> **EXERCISE DIRECTIONS**
In the items below, rewrite as a JSON list of strings the lines starting with the line that contains "évolue en fonction" and going on through the line that contains "Pour assurer une", one string per line, with blank lines left out. Include only those lines.

++++++++++

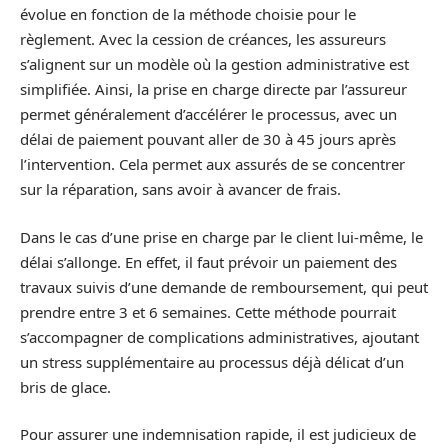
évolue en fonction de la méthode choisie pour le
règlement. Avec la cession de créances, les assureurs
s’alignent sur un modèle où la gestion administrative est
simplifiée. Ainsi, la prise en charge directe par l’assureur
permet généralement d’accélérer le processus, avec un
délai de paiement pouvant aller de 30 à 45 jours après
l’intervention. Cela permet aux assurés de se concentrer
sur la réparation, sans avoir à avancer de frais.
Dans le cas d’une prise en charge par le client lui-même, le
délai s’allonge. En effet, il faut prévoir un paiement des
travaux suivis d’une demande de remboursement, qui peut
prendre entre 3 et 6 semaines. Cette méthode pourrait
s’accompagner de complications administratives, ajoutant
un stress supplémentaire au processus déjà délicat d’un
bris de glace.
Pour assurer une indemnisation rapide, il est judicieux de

++++++++++

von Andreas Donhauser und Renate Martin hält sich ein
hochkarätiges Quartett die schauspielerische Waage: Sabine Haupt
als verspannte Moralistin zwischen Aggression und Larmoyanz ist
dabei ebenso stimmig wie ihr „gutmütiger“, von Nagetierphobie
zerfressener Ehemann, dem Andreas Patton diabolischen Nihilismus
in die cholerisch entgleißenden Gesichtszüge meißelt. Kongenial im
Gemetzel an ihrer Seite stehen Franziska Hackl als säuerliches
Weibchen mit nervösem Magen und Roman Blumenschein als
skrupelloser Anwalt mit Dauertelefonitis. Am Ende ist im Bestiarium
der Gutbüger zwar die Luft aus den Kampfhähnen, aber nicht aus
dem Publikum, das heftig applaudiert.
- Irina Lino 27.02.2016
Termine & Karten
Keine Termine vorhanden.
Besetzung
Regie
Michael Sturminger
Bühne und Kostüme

++++++++++

> **TASK RESPONSE**
[
  "évolue en fonction de la méthode choisie pour le",
  "règlement. Avec la cession de créances, les assureurs",
  "s’alignent sur un modèle où la gestion administrative est",
  "simplifiée. Ainsi, la prise en charge directe par l’assureur",
  "permet généralement d’accélérer le processus, avec un",
  "délai de paiement pouvant aller de 30 à 45 jours après",
  "l’intervention. Cela permet aux assurés de se concentrer",
  "sur la réparation, sans avoir à avancer de frais.",
  "Dans le cas d’une prise en charge par le client lui-même, le",
  "délai s’allonge. En effet, il faut prévoir un paiement des",
  "travaux suivis d’une demande de remboursement, qui peut",
  "prendre entre 3 et 6 semaines. Cette méthode pourrait",
  "s’accompagner de complications administratives, ajoutant",
  "un stress supplémentaire au processus déjà délicat d’un",
  "bris de glace.",
  "Pour assurer une indemnisation rapide, il est judicieux de"
]